__Text zum Lesen__.
______

Stell dir vor, es ist Zeit für die Steuererklärung und du kannst mehr Geld in deiner Tasche behalten. Klingt gut, oder? Wir zeigen dir, wie du das Maximum aus deinen Abzügen herausholen und dein steuerbares Einkommen minimieren kannst.
Hast du im aktuellen Steuerjahr ein CAS, einen eidgenössischen Fachausweis oder ein anderes Diplom gemacht ? Oder hast du an einem Weiterbildungskurs teilgenommen, den du aus eigener Tasche bezahlt hast? Die Kosten für berufsorientierte Weiterbildungen nach deinem ersten Abschluss kannst du von den Steuern abziehen. Die Erstausbildung ist hingegen nicht abzugsfähig.
Für die Arbeit kannst du verschiedene Abzüge in der Steuererklärung geltend machen, sofern du angestellt bist:
Arbeitsweg: Die Kosten für deine täglichen Fahrten zum Arbeitsort musst du nicht versteuern. Das gilt sowohl für öffentliche Verkehrsmittel, Velo, als auch für das Auto.

______

__Aufgabe__.
Gib bitte für jede Aussage an, ob sie mit dem Text über Steuerabzüge übereinstimmt, und belege dein Ja oder Nein mit den entscheidenden Worten des Textes als wörtliches Zitat.
1. Die Kosten der Erstausbildung lassen sich von den Steuern abziehen.
2. Für den Arbeitsweg gilt der Abzug auch bei Fahrten mit dem Velo.
3. Die Abzüge für die Arbeit setzen voraus, dass man angestellt ist.
Die Einträge werden für die Bearbeitung nicht gebraucht.

__Bereitgestellte Angaben__.
______

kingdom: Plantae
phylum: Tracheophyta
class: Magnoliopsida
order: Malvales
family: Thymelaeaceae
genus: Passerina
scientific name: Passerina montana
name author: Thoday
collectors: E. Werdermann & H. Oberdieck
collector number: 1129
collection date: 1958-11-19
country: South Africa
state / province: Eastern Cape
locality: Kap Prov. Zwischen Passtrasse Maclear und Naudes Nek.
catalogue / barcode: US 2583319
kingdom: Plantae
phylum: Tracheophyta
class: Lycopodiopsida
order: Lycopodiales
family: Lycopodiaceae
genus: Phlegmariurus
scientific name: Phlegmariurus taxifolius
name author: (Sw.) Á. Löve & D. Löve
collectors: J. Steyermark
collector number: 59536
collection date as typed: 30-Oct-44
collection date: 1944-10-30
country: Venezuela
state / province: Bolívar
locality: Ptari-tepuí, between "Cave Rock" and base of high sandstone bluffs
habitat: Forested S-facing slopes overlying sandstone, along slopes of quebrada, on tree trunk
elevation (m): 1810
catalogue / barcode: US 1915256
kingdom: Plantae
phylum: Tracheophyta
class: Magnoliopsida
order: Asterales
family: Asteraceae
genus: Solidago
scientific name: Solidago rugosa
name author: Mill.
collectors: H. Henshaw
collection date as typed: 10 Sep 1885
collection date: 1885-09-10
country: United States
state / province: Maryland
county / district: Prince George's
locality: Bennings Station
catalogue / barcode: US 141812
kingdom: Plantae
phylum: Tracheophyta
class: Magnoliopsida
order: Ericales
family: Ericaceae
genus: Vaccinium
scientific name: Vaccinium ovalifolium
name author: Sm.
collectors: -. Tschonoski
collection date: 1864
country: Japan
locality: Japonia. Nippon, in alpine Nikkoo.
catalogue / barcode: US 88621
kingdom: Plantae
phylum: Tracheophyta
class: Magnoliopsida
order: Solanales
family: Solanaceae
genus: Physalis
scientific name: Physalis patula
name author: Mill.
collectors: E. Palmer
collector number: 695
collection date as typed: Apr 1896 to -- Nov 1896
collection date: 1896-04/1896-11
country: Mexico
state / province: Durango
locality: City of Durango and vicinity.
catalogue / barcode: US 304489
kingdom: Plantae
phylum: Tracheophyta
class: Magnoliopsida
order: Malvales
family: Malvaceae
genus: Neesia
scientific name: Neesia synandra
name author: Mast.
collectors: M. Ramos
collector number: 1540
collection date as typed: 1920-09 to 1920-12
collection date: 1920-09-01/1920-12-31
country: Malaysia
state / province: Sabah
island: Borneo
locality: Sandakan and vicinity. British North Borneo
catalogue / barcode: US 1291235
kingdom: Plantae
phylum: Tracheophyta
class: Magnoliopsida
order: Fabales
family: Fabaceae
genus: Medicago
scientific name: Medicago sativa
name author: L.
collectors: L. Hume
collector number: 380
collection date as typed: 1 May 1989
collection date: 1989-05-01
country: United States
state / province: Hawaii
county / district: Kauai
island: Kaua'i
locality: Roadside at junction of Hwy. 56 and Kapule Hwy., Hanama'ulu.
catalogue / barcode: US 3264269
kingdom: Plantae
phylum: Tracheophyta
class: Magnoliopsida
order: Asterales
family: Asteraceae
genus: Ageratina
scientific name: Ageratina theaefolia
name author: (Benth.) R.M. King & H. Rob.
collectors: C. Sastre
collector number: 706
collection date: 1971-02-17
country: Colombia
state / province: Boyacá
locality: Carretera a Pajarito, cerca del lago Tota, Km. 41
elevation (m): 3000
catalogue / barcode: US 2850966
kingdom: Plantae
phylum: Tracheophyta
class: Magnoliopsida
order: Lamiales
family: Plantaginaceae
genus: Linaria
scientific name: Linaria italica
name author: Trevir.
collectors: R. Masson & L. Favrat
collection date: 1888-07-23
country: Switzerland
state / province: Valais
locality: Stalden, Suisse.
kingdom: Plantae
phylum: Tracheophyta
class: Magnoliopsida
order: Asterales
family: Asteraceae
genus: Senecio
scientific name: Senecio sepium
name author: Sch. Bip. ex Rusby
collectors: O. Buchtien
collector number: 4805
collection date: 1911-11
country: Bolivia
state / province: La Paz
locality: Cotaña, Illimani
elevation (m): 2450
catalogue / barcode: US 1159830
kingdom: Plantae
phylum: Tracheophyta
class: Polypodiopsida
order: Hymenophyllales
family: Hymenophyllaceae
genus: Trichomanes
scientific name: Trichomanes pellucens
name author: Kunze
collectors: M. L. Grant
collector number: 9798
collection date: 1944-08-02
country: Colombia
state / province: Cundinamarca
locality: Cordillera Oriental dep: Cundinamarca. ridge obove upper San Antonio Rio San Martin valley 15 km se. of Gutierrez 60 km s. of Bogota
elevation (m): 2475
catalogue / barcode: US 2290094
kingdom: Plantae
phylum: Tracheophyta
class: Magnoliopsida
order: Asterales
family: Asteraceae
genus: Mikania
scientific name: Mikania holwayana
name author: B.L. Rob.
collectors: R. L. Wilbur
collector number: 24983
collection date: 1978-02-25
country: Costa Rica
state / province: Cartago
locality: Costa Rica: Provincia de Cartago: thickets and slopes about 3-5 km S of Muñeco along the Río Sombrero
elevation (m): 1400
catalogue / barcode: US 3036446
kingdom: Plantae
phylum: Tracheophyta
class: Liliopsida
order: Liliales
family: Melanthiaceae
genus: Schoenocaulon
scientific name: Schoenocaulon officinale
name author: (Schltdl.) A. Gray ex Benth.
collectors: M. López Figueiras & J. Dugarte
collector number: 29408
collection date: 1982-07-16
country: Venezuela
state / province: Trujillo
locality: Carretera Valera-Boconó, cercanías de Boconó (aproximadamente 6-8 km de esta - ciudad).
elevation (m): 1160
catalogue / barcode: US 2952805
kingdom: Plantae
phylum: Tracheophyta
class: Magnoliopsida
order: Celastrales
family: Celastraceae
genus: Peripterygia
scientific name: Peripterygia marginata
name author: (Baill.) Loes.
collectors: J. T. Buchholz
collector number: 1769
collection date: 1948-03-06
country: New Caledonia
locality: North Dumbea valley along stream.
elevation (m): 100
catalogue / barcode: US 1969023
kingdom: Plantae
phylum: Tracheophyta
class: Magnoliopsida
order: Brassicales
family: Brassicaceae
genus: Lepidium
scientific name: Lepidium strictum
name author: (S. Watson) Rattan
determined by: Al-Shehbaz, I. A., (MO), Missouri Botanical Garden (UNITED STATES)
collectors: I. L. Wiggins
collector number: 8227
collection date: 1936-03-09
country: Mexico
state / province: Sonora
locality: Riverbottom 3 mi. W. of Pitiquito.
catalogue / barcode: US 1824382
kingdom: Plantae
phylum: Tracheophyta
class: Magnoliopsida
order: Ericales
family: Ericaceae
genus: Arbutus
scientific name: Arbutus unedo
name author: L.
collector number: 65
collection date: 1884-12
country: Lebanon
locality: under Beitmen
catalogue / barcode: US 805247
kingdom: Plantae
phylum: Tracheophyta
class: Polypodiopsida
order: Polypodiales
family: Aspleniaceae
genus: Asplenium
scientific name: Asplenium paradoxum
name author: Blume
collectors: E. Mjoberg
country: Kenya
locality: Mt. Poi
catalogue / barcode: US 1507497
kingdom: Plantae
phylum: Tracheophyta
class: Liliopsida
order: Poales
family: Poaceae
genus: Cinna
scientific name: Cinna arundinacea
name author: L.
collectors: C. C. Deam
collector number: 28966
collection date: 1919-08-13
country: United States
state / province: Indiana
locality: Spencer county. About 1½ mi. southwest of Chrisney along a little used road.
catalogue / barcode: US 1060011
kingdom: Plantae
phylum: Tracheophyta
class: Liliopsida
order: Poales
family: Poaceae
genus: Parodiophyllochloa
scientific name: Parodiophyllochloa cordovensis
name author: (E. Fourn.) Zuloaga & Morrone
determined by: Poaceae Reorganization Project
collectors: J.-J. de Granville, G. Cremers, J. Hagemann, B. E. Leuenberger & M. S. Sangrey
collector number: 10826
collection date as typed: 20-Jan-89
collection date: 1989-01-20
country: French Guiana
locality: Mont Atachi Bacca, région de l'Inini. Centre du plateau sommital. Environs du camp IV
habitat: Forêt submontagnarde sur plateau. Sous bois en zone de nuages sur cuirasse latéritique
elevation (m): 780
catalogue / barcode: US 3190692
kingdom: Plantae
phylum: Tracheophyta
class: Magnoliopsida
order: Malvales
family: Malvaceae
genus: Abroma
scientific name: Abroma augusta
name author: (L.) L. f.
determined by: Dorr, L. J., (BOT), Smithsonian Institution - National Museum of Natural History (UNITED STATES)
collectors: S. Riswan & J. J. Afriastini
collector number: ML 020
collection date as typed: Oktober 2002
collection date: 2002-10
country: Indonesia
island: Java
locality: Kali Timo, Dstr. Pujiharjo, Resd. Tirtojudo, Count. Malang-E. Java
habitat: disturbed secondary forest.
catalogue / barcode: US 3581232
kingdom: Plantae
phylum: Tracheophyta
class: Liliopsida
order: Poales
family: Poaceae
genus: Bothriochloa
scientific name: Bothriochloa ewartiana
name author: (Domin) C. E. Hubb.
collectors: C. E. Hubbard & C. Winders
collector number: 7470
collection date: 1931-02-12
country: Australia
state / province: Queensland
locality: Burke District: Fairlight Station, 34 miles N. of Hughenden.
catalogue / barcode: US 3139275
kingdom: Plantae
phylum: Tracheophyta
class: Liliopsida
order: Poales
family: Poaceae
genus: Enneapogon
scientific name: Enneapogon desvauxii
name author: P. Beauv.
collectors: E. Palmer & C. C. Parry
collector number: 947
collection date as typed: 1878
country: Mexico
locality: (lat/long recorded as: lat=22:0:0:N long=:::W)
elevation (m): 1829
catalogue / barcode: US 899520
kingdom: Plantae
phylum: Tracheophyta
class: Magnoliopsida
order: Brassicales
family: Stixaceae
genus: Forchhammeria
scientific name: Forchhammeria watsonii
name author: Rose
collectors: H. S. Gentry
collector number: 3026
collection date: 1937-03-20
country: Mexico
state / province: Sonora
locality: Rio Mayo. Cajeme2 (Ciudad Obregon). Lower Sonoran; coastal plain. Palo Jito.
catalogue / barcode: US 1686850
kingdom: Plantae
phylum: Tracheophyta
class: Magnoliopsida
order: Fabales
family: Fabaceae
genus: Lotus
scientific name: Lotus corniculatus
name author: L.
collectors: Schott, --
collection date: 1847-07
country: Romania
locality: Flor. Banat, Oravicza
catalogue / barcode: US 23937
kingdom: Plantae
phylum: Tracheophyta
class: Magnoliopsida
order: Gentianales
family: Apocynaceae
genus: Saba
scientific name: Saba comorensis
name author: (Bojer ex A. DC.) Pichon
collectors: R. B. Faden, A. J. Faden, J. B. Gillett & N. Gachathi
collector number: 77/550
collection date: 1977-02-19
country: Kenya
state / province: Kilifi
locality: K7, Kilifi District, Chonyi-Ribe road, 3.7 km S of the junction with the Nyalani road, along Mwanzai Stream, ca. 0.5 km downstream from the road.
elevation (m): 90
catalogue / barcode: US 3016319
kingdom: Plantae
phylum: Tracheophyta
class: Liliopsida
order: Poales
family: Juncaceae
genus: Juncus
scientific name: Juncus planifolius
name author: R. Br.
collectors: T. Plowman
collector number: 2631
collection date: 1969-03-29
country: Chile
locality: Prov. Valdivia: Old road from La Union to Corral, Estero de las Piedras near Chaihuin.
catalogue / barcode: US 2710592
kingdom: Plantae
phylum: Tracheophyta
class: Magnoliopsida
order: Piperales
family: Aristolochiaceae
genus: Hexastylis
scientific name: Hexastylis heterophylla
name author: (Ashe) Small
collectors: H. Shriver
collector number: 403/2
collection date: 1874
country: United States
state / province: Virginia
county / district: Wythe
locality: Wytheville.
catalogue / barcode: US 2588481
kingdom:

______

__Antwort__.
1. Nein: „Die Erstausbildung ist hingegen nicht abzugsfähig.“
2. Ja: „Das gilt sowohl für öffentliche Verkehrsmittel, Velo, als auch für das Auto.“
3. Ja: „sofern du angestellt bist“